Palavras-chave: Ética, moral, cuidado, fenomenologia, direitos humanos
fundamentais.
INTRODUÇÃO
O Núcleo Temático de pesquisa intitulado: “ Direitos Humanos, Educação,
Ética e Diversidade”, desenvolveu, em 2009, vários projetos de pesquisa,
integrando graduação e mestrado, tendo os seus pesquisadores a
preocupação em relacionar os direitos humanos fundamentais com a
realidade brasileira, mas ao mesmo tempo é consenso dos participantes do
Grupo de Pesquisa, a necessidade de fundamentação conceitual e teórica.
O desafio da busca de novas metodologias e novos referenciais teóricos,
fora e além do positivismo jurídico, foi perseguido por vários membros do
núcleo de pesquisa.
O estudo de temas relacionados com ética fizeram parte de várias
pesquisas, sendo a conceituação de ética e moral, umas das mais
recorrentes.
É objetivo deste relato mostrar o resultado dos debates internos no grupo e
da pesquisa filológica dos principais conceitos, como ética, moral e cuidado
e esclarecer a sua conceituação ancorada nos fundamentos éticofilosóficos
da fenomenologia. Parte-se da hipótese que o significado éticofilosófico da
ética está relacionado ao sentido original dos termos nas suas raízes
etimológicas. A metodologia e quadro teórico foram iluminados pela
fenomenologia de Martin Heidegger.
A confusão semântica destes termos é muito comum e colocamos a
necessidade metodológica de buscar as raízes etimológicas gregas e
latinas das palavras-chave, sendo uma questão intrigante o porque desta
falta de fundamentação conceitual na tradução de certas palavras no
decorrer da história. A única saída é a pesquisa das suas raízes filológicas
e a busca dos fundamentos éticofilosóficos, que se tornou a proposta
imperativa deste trabalho.
ÉTICA E MORAL: Conceituação
O conceito de ética e moral, ao longo da história do pensamento filosófico,
vem sendo usado quase como sinônimos, quando na verdade tem um
significado etimológico diverso e são inteiramente diferentes a partir da
filologia.
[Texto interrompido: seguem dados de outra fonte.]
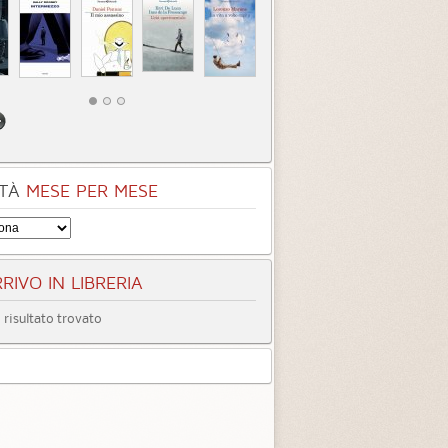
TÀ
MESE PER MESE
RIVO IN LIBRERIA
risultato trovato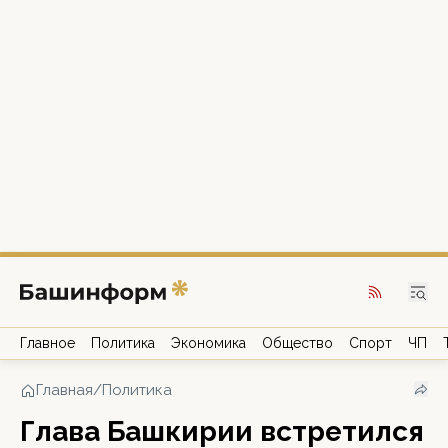
Главное
Политика
Экономика
Общество
Спорт
ЧП
Главная
/
Политика
Глава Башкирии встретился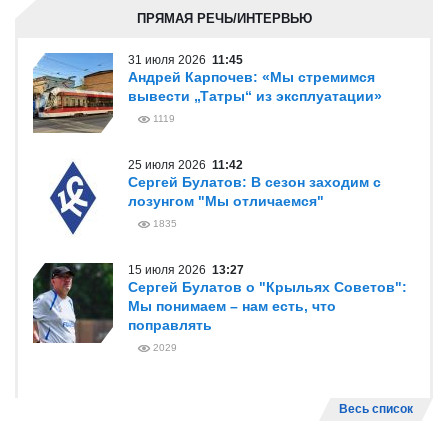
ПРЯМАЯ РЕЧЬ/ИНТЕРВЬЮ
31 июля 2026
11:45
Андрей Карпочев: «Мы стремимся
вывести „Татры“ из эксплуатации»
1119
25 июля 2026
11:42
Сергей Булатов: В сезон заходим с
лозунгом "Мы отличаемся"
1835
15 июля 2026
13:27
Сергей Булатов о "Крыльях Советов":
Мы понимаем – нам есть, что
поправлять
2029
Весь список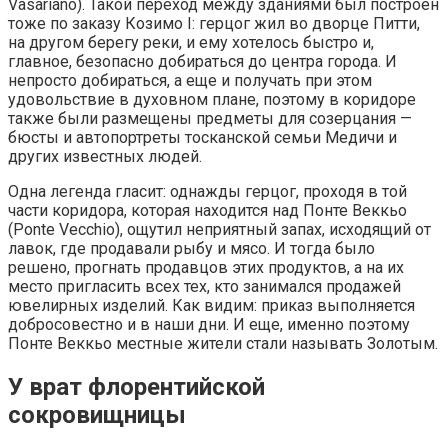
Vasariano). Такой переход между зданиями был построен
тоже по заказу Козимо I: герцог жил во дворце Питти,
на другом берегу реки, и ему хотелось быстро и,
главное, безопасно добираться до центра города. И
непросто добираться, а еще и получать при этом
удовольствие в духовном плане, поэтому в коридоре
также были размещены предметы для созерцания —
бюсты и автопортреты тосканской семьи Медичи и
других известных людей.
Одна легенда гласит: однажды герцог, проходя в той
части коридора, которая находится над Понте Веккьо
(Ponte Vecchio), ощутил неприятный запах, исходящий от
лавок, где продавали рыбу и мясо. И тогда было
решено, прогнать продавцов этих продуктов, а на их
место пригласить всех тех, кто занимался продажей
ювелирных изделий. Как видим: приказ выполняется
добросовестно и в наши дни. И еще, именно поэтому
Понте Веккьо местные жители стали называть Золотым.
У врат флорентийской
сокровищницы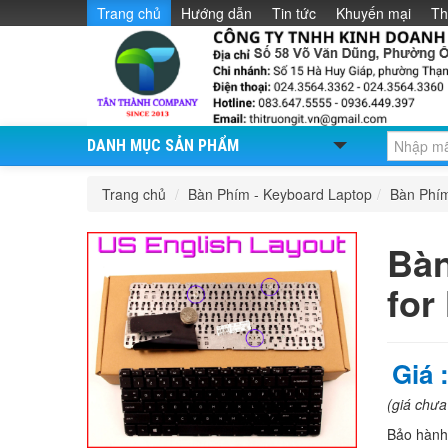
Trang chủ
Hướng dẫn
Tin tức
Khuyến mại
Th
DANH MỤC SẢN PHẨM
Trang chủ
/
Bàn Phím - Keyboard Laptop
/
Bàn Phí
Bàn
for
Giá 
(giá chư
Bảo hàn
Tornou-se modismo discursar sobre ética em todos os campos do
saber e em todas as profissões e até nas empresas e na política. As
famosas éticas empresariais que enfatizam a qualidade total e a
responsabilidade social são mais peças de marketing comercial do que
carta de princípios éticos.
A maioria dos autores de livros sobre ética afirmam equivocadamente,
seguindo na esteira da primeira edição do dicionário de Caldas Aulete, que
a moral é a ciência da ética e a deontologia seria apenas a ciência dos
deveres. Seria melhor intitular a deontologia profissional como o conjunto
codificado dos deveres impostos aos profissionais de uma determinada
área, no exercício de sua profissão, tendo em vista a relação entre
profissão e sociedade.
Daí terem surgido os termos deontologia médica e deontologia jurídica. O
primeiro Código de Deontologia foi elaborado na área médica, em meados
do século passado. Para deixar bem claro a diferença preferimos o termo
Código de Moral Profissional para todos os códigos de deveres e regulação
das profissões, onde se poderia destacar os princípios éticofilosóficos
como fundamentos de toda a práxis humana nos seus enunciados iniciais.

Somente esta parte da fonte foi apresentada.